**What you are asked to do**
From the line with "shows no protein" through the line with "immunohistochemical stain labels", repeat the entries verbatim, both end lines included, and add nothing.

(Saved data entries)
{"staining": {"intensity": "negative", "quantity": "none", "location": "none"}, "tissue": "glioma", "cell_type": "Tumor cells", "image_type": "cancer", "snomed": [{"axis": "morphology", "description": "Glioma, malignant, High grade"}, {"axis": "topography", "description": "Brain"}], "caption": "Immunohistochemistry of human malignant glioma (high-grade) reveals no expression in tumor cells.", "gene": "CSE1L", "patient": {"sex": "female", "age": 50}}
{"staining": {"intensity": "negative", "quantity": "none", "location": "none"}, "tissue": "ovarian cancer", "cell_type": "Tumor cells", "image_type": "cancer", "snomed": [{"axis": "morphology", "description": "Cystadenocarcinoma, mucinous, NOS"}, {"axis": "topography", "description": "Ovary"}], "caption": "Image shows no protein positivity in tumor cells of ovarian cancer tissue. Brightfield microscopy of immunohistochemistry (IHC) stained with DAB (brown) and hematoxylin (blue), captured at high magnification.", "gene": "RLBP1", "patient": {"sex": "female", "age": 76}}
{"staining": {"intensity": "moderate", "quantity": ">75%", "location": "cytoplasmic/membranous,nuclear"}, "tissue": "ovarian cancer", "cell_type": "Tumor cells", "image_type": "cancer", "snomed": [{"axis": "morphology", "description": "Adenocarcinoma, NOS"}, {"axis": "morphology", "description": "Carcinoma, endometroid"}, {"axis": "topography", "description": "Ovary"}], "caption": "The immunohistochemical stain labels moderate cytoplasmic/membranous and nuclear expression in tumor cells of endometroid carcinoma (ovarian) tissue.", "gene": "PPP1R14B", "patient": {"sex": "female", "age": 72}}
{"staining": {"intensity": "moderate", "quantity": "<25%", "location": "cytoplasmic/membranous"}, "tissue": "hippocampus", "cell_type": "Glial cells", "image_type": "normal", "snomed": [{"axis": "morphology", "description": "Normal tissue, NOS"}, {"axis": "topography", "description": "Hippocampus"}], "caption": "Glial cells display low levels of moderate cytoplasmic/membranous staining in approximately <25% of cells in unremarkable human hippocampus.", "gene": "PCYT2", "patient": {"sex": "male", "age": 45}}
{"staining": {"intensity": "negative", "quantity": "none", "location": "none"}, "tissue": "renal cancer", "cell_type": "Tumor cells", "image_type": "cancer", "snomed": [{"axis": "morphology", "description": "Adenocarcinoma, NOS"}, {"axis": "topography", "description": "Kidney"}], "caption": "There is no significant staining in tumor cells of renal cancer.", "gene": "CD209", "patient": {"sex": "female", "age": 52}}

**Response to this exercise**
{"staining": {"intensity": "negative", "quantity": "none", "location": "none"}, "tissue": "ovarian cancer", "cell_type": "Tumor cells", "image_type": "cancer", "snomed": [{"axis": "morphology", "description": "Cystadenocarcinoma, mucinous, NOS"}, {"axis": "topography", "description": "Ovary"}], "caption": "Image shows no protein positivity in tumor cells of ovarian cancer tissue. Brightfield microscopy of immunohistochemistry (IHC) stained with DAB (brown) and hematoxylin (blue), captured at high magnification.", "gene": "RLBP1", "patient": {"sex": "female", "age": 76}}
{"staining": {"intensity": "moderate", "quantity": ">75%", "location": "cytoplasmic/membranous,nuclear"}, "tissue": "ovarian cancer", "cell_type": "Tumor cells", "image_type": "cancer", "snomed": [{"axis": "morphology", "description": "Adenocarcinoma, NOS"}, {"axis": "morphology", "description": "Carcinoma, endometroid"}, {"axis": "topography", "description": "Ovary"}], "caption": "The immunohistochemical stain labels moderate cytoplasmic/membranous and nuclear expression in tumor cells of endometroid carcinoma (ovarian) tissue.", "gene": "PPP1R14B", "patient": {"sex": "female", "age": 72}}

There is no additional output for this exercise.